California argues that its ban against buying more than one gun in a 30-day period doesn't violate the Second Amendment, it just acts as a commercial regulation to try to stop gun runners and straw purchasers from buying guns to sell to criminals.

SAN DIEGO (CN) — The state of California told a Ninth Circuit panel on Wednesday that a ban on buying more than one gun in a 30-day period doesn’t violate people’s Second Amendment rights, it just controls the pace they can acquire them to try to prevent criminals from buying guns in bulk. 

“Do arms traffickers buy two at a time?
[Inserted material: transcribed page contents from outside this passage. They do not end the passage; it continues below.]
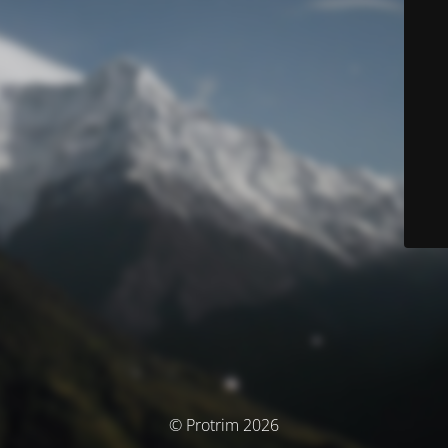
© Protrim 2026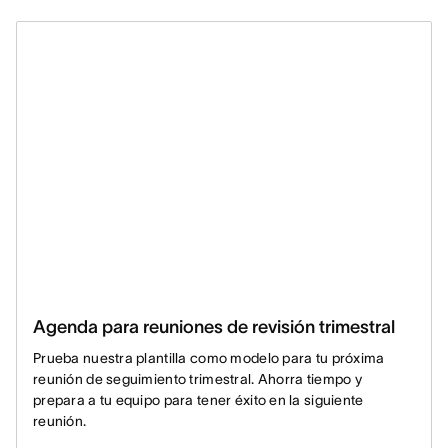
Agenda para reuniones de revisión trimestral
Prueba nuestra plantilla como modelo para tu próxima
reunión de seguimiento trimestral. Ahorra tiempo y
prepara a tu equipo para tener éxito en la siguiente
reunión.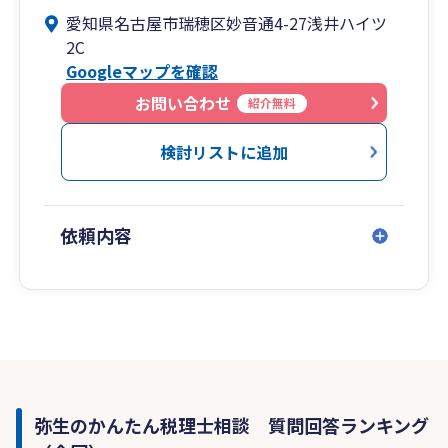
愛知県名古屋市瑞穂区妙音通4-27浅井ハイツ
2C
Googleマップを確認
お問い合わせ
紹介無料
検討リストに追加
依頼内容
弥生のかんたん税理士相談 質問回答ランキング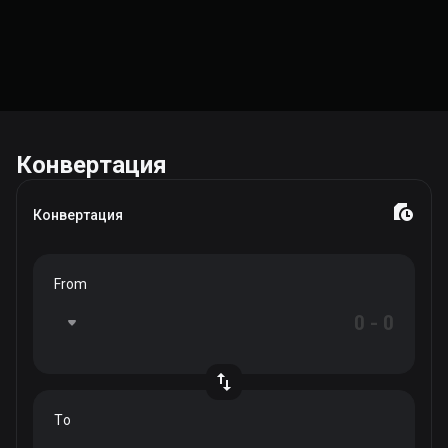
Конвертация
Конвертация
From
To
It seems like no,” said U.S. Circuit Judge Danielle J. Forrest, a Donald Trump appointee. 

The state’s law is a commercial regulation on when you can own a gun, not if you can own a gun, argued Jerry Yen, an attorney with the state’s Attorney General’s office.

The law, Yen continued, is about whether the government can regulate measures to stop straw purchasers — those who buy guns for someone who can’t or won’t buy themself —and gun runners from selling guns to criminals and to protect the public within the scope of the Second Amendment.
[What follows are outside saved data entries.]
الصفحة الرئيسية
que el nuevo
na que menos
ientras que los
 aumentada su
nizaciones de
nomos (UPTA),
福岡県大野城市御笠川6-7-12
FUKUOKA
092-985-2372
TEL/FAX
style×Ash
“It would be absurd to think that a government could say you can only buy one book a month because we want to make sure that you really understand the books you read, or you could only attend one protest a month because, you know, there’s some societal drawbacks from having protests so we want to kind of space those out. People would say that’s absurd,” Forrest said. 
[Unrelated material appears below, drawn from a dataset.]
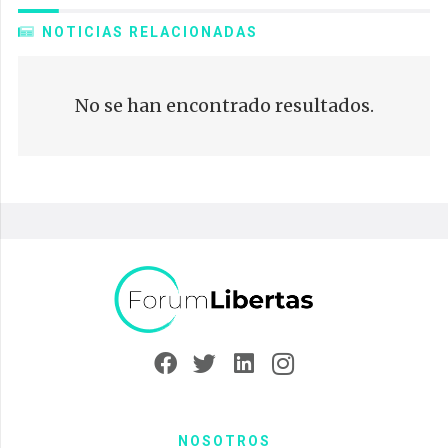
NOTICIAS RELACIONADAS
No se han encontrado resultados.
NOSOTROS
U.S. Circuit Judge John B. Owens, a Barack Obama nominee, presented Yen with a scenario involving the owner of a small liquor store being threatened by a gang at both his store and his house. If the owner didn’t already own a gun and now wanted two guns, one for their home and one for their business for self-defense, under the state’s law, the owner would have to buy one and have to wait 30 days to buy the other one, which seems to prevent them from being able to defend themselves under the Second Amendment, Owens said. 

Yen agreed, but the plaintiffs in this case — a group of gun owners, gun sellers, and gun rights organizations filed suit against the state in 2020, claiming the law violated their Second Amendment rights — already own firearms, he said.

The law isn’t a meaningful constraint, since 30 days is a short waiting period, and in the time between when the case was filed in 2020 and now, the plaintiffs could have purchased dozens of guns, he added.

“What this law is doing is targeting law-abiding individuals,” said Raymond Mark DiGuiseppe, an attorney for the gun rights group. 

It would be absurd, DiGuiseppe said, to pass a similar law banning people from using their First Amendment rights more than once a month, like prohibiting people from buying a printing press more than once a month, or accessing Facebook, based on a theory that it’s necessary to control what they might do.  

There are also no historical analogues law regulating how often people could buy guns, DiGusieppe said. Colonial era gun laws were enacted to protect law-abiding citizens from “the dangerous people out there,” akin to contemporary laws, prohibiting selling guns to felons or mentally ill people, he said.    

Under the U.S. Supreme Court's ruling in New York State Rifle & Pistol Ass’n, Inc. v. Bruen, any restrictions or regulations involving firearms has to be justified through a "historical analogue" — meaning, a state has to find a similar burden imposed or in existence in the past, namely when the Second Amendment was written in the late 18th century. 

In federal court in San Diego, California had presented a number of historical arguments, like that a majority of people either didn’t own a gun, or owned a single gun in the 18th century, and that a majority of people who owned multiple guns were southern plantation owners who used them to “control their source of wealth.”  

California also presented colonial era laws they argued were similar to their contemporary law, like one Virginia law regulating how much gunpowder and guns a colonist could take to any Native American town to try to prevent them from selling weapons to Native Americans.

A federal judge ultimately decided in March that the state couldn’t find a well-established historical analogue to the law, and was therefore unconstitutional. The state then appealed the ruling.  

On Wednesday, U.S. Circuit Judge Bridget Bade, a Donald Trump appointee, said if people who straw purchase weapons, which is illegal, are the target of California's law, as the state says it is, then law-abiding citizens aren’t the target of the law, they’re just affected by it as ancillaries.

DiGusieppe agreed, but said the historical analogues presented specifically targeted “bad actors,” he said.  

“Well, there’s troubling analogues based on race and restraints trying to keep people from selling firearms to Native Americans. Are those designed to target ‘bad guys’ as you put it?” Bade asked. 

The attorney argued that those laws were to restrain Native Americans and people “of concern” and perceived as being dangerous from having guns.

“It wasn’t to do anything to law abiding people,” DiGuiseppe said. 

Laws restricting Native Americans and foreigners from having guns were intended to restrict people not a part of the “political populace” from owning guns, Forrest said. 

“Here we’re talking about a law that is squarely governing the political populace of ‘we the people,’” she said about California’s law. “There’s a lot of problems with some of this history.”